Secretary of State Antony Blinken on Wednesday outlined how President Joe Biden’s administration will approach the foreign policy arena, including shifting the United States back into international agreements after the previous administration stressed strong nationalism.
During a speech from the State Department, the Biden appointee said the Democrat-led government will “renew America’s strength to meet the challenges and seize the opportunities of our time” by cooperating with other nations in combating the COVID-19 pandemic, especially on vaccinating people and hammering out deals like the one reached with Iran under the Obama administration.
“American leadership and engagement matter. We’re hearing this now from our friends. They’re glad we’re back. Whether we like it or not, the world does not organize itself. When the U.S. pulls back, one of two things is likely to happen. Either another country tries to take our place, but not in a way that advances our interest and values or maybe just as bad, no one steps up and then we get chaos and all the dangers that creates. Either way, that’s not good for America,” said Blinken, who served in the State Department during the Obama-Biden era.
Biden has already announced that the United States is rejoining or moving to rejoin the pact with Iran, the Paris climate accords, and the United Nations’ Human Rights Council, among other international agreements or entities. Former President Donald Trump withdrew from the pacts, arguing they weren’t serving their stated purposes.
While Biden’s administration will “lead with diplomacy,” the ability to effectively negotiate “depends in no small measure on the strength of our military,” Blinken said, nearly a week after the United States launched airstrikes at Iranian-backed militant groups in Syria.
The United States will make revitalizing ties with allies a major focus under Biden, his top foreign policy official said.
Blinken has acknowledged missteps by the administrations he’s served. For instance, he told CBS last year that the Obama administration “failed to prevent a horrific loss of life” in Syria.
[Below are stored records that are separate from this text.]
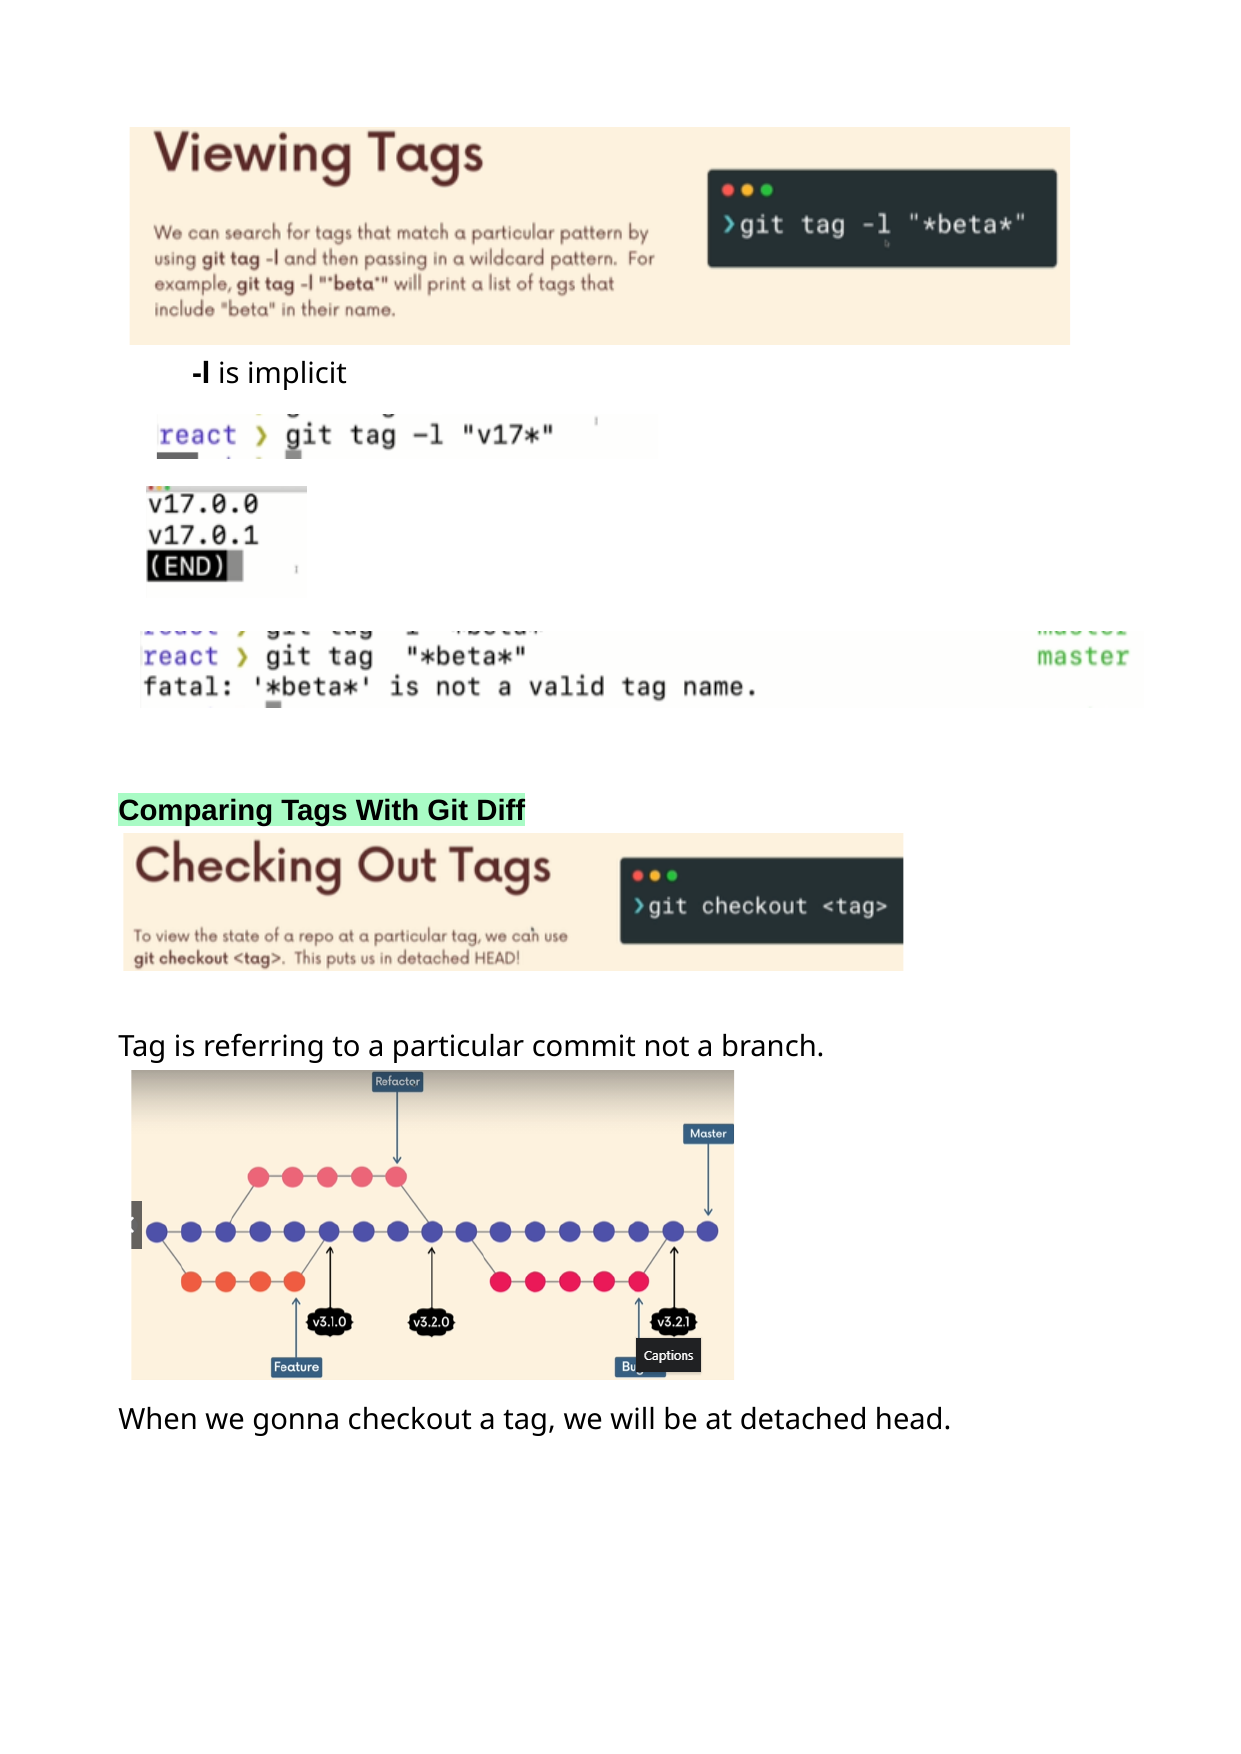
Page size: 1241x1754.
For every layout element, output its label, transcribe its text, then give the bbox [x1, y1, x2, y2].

picture [156, 414, 659, 459]
picture [131, 1070, 735, 1380]
picture [146, 486, 307, 598]
picture [123, 833, 904, 971]
text When we gonna checkout a tag, we will be at detached head. [118, 1398, 1122, 1438]
picture [129, 127, 1071, 345]
text -l is implicit [118, 118, 1122, 392]
picture [140, 631, 1144, 708]
subtitle Comparing Tags With Git Diff [118, 792, 1122, 826]
text Tag is referring to a particular commit not a branch. [118, 1025, 1122, 1065]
On Wednesday, he said that some administration officials were mistaken in believing free trade agreements would broadly benefit Americans, pledging this time around to “fight for every American job and for the rights, protections, and interests of all American workers,” including using “every tool to stop countries from stealing our intellectual property or manipulating their currencies to get an unfair advantage.”
Blinken also said that strong borders “are fundamental to our national security,” but argued there must be “a just plain decent solution” to the waves of migrants who reach America’s borders each year.
“We need to address the root causes that drive so many people to flee their homes and so we’ll work closely with other countries, especially our neighbors in Central America to help them deliver better physical security and economic opportunity, so people don’t feel like migrating is the only way out and up,” he said.
The secretary of state also emphasized that the administration will “drive a green energy revolution” in trying to “tackle the climate crisis,” blaming climate change for wildfires in California and flooding in the Midwest.
James Carafano, vice president of the Heritage Foundation’s Kathryn and Shelby Cullom Davis Institute for National Security and Foreign Policy, told The Epoch Times that he couldn’t “divine any real substantive action” from the speech.
“For example, he said secure borders are important. Okay, that’s totally contrast with everything they’re doing,” he said.
“My assessment is: These guys came in without a plan. They don’t have a plan for China. They don’t have a plan for the Middle East. They don’t have a plan for Russia, that they have an impulse to say well we‘ll do the opposite of Trump,” he added. “What we’re seeing as a policy, that’s the admixture of Biden’s natural tendency to be very consensus building; Obama people just want to go back and what they’re doing before, and some people have incredibly radical ideas like we’d be better off with the Muslim Brotherhood [in] charge in the Middle East than Israel or the Arab countries. And what we’re seeing is kind of a weird admixture of, we’re not seeing a clear policy of how do you deal with [the] great power competition of the 21st century.”